Passing through Montmirail we continued across the green plain passing a white column marking the spot where in 1814 Napoleon had successfully directed his heavily outnumbered troops fighting against a combined army of Russians and Prussians marching on Paris. Following his disastrous Russian campaign in 1812 Napoleon had suffered further defeats and his power and popularity at home were waning. Success at Montmirail was of vital importance to him as well as to the future of France. His troops defeated the invading army when outnumbered 6 to 1 and the battle is considered as one of Napoleon’s great battle achievements.
I was struck by the thought that beneath Napoleon’s feet, as he directed the battle in the fields around Montmirail, lay a large oil reserve that in a different and later age would be of more significance than the slaughtering of thousands of enemy Russians in the surrounding cornfields! Napoleon was completely unaware of the wealth beneath the surface and back then its significance would not have been understood. The technology to exploit it had not then been developed.

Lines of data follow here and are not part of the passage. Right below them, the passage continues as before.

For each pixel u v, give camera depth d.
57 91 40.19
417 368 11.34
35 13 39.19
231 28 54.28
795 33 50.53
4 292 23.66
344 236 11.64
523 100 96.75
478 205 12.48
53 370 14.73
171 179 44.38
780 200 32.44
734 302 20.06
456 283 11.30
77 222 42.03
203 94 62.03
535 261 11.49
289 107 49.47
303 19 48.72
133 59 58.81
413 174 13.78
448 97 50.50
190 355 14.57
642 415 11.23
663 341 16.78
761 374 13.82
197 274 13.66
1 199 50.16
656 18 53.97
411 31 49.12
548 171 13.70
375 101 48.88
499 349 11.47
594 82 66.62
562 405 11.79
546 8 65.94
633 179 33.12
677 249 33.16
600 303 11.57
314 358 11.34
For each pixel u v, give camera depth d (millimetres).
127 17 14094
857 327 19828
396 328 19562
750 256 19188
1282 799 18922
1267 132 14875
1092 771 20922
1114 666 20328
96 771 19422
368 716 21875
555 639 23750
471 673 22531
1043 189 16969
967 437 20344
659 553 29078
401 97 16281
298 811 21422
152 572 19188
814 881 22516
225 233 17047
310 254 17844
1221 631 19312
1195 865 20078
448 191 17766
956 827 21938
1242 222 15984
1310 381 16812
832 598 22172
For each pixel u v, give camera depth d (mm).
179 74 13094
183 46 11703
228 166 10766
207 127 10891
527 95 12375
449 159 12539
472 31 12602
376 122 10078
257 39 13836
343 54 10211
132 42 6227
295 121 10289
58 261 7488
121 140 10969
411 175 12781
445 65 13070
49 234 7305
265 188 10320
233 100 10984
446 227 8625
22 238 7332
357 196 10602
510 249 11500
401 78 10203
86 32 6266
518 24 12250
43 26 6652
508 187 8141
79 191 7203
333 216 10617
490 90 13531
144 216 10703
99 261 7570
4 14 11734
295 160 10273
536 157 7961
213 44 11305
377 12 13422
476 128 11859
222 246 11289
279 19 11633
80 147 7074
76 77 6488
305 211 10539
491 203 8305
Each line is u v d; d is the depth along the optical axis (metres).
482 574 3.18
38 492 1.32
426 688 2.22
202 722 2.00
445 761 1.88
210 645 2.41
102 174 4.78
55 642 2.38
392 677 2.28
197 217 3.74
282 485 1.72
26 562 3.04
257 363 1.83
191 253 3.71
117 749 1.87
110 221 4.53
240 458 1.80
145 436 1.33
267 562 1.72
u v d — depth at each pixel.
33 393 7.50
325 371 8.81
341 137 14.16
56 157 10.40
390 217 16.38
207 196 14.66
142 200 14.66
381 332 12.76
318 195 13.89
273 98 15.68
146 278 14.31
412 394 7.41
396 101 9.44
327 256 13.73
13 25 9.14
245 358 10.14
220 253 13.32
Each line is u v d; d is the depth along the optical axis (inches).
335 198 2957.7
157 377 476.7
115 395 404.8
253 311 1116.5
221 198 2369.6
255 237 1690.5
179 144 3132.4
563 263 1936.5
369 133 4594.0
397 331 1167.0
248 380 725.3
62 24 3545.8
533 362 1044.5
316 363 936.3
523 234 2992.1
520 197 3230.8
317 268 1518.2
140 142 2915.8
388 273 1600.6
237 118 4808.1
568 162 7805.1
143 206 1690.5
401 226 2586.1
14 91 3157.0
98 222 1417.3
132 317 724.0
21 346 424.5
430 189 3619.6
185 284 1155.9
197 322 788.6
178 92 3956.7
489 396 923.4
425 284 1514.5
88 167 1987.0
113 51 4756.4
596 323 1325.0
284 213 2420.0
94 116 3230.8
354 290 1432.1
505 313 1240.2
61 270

We stopped for a picnic at the ruined Château de Fère. It had once been an impressive motte and bailey castle but is now no more than a romantic ruin set on a small hill surrounded by woodland.
Our progress was slow and at Laon we considered stopping at the campsite we used on our last visit to the area in 2010. Above the town, high on the hilltop, stood the magnificent gothic cathedral with its fantasy creation of animal statues covering the west front. Sticking to our original plan we continued the extra 36 kilometres to Guise where we are happily settled on the municipal campsite with a cuckoo calling. It’s over two months since we first heard one on our way south towards the Italian lakes. That seems so long ago now!